Applications for One on Ones goes live January 3, available through the Velocity website, and are due February 3. The resulting research will have an informal showing this May at Velocity, along with each partnership presenting a master class centered on their research. Follow the project on Instagram: @_oneonones.

Meredith Pellon’s SLOWBURN Dance Company. Photo by Devin Muñoz.

New Company Alert!

Several Seattle artists officially launched their companies this fall. Meredith Pellon’s SLOWBURN Dance Company presents “choreographic works that value subtlety, precision of detail, and innovative movement vocabulary. Pellon (who also writes for SeattleDances)has been all over the festival circuit since her arrival to Seattle only a few years ago, and since establishing her company earlier this fall it’s already performed at Drove VII (a San Francisco collaboration produced by Chlo & Co Dance), 12 Minutes Max, and the site-specific series Soft Concrete, which Pellon is also involved in producing.

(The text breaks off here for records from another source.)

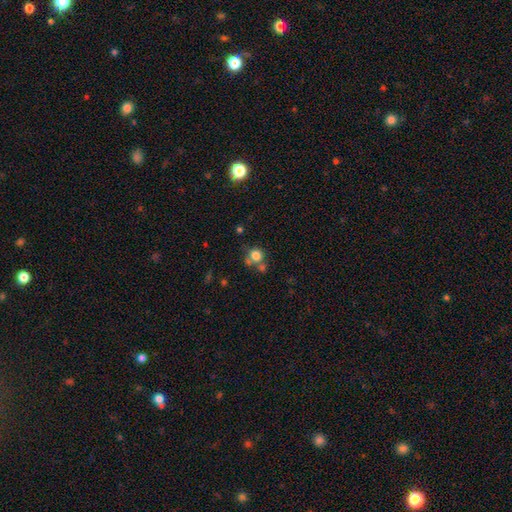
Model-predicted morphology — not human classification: The model was most divided on "merging": none: 54%, merger: 26%, minor disturbance: 13%, major disturbance: 6%. More confident: how rounded — round (85%); smooth or featured — smooth (78%).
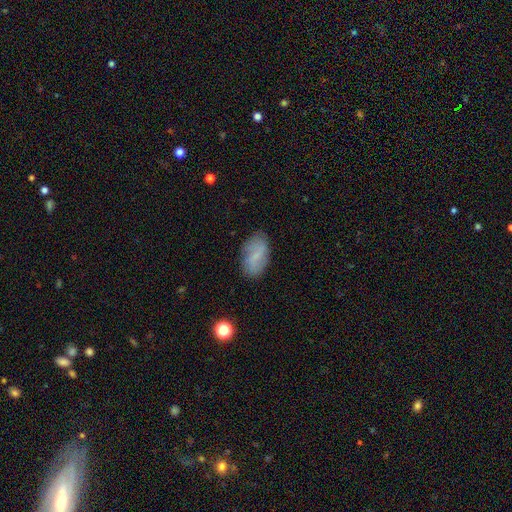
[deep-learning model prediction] smooth 66%, featured or disk 26%, star or artifact 8%. Down the decision tree: how rounded — in between (92%); merging — none (79%).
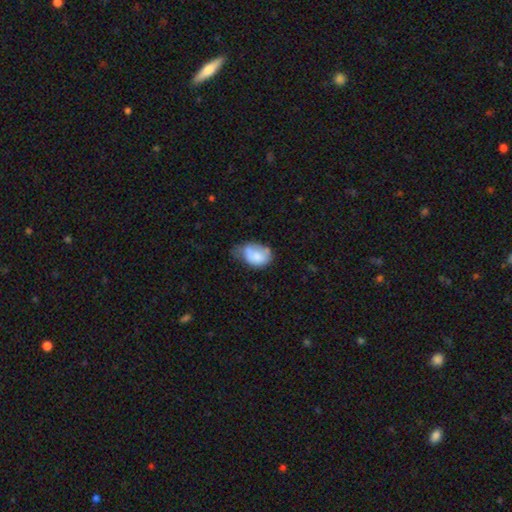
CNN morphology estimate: smooth_or_featured: smooth (p=0.73) [alt: featured or disk p=0.19]
how_rounded: in between (p=0.79) [alt: round p=0.20]
merging: minor disturbance (p=0.42) [alt: none p=0.26]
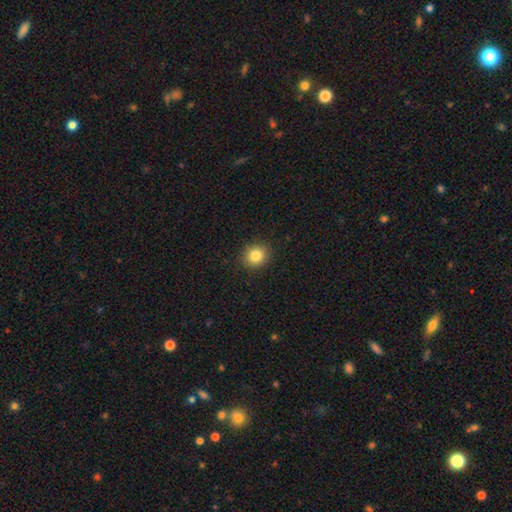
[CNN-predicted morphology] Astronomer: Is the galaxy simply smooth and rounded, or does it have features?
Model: smooth — 83%.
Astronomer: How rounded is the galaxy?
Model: round — 75%.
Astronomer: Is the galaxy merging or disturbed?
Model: none — 90%.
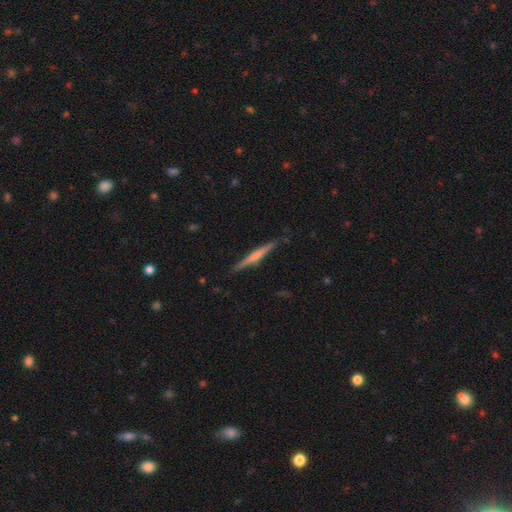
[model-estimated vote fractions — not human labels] Overall: featured or disk (55%; smooth 39%). Edge-on disk: yes (98%). Edge-on bulge: none (43%; rounded 42%). Merging: none (87%).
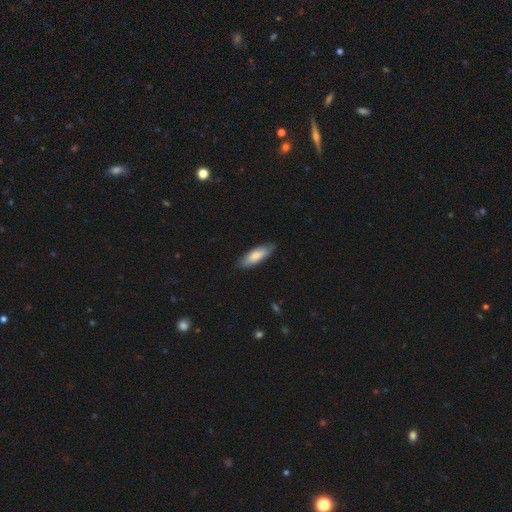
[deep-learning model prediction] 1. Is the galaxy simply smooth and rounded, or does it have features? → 76% smooth, 18% featured or disk, 5% star or artifact.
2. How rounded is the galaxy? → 62% in between, 36% cigar-shaped, 2% round.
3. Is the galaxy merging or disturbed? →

Vladimir Kremenović premiered his new brand CommonForm Dance Project just this past month at Velocity’s NextFest, which presents “Time (durational) and space (site-specific) based works inspired by the politics of home, society, and pursuit of freedom. Engaging, but not entertaining, rigorous, but not technical, political, but not transparent, approachable, but not simplified.” The hour long work at NextFest took inspiration from Brutalist architecture of Yugoslavia, with repetitious phrases performed in four corners of the space, the dancers phasing in and out of sync with one another. Kremenović, who grew up in Banja Luka, Bosnia and Herzegovina, strives for his work to connect audience in the US to Eastern-European people and vice versa.

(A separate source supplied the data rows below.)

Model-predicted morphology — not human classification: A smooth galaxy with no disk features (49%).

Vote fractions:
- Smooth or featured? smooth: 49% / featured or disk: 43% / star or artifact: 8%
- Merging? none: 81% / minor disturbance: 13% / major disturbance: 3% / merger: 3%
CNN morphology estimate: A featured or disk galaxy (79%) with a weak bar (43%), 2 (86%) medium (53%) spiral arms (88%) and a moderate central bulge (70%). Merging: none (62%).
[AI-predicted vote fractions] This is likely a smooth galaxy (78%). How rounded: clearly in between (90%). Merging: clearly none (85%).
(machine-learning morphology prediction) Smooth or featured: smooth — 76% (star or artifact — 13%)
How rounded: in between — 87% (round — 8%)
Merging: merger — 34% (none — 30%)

Sandbar: New Low-Stakes Performance Platform

Ben Goosman, longtime co-organizer of Sh*tGold, is starting a new platform for performance-in-development. “Sandbar is a free, low-tech, low-stress one hour performance night for movement research. It’s an attentive audience and up to four focused performers at any stage in their creative development. We aim to be a free and regular gathering for showing, talking, and practicing work.” With each of the evening’s four artists curated in advance, and works at 15 minutes instead of five, the night serves a different stage of development, perhaps a mid place between Sh*tGold open-mics and presenting work at 12 Minutes Max or Studio Current’s Studio Sessions.

The next Sandbar is January 9, 8pm to 9pm at the Artspace Hiawatha Lofts community room.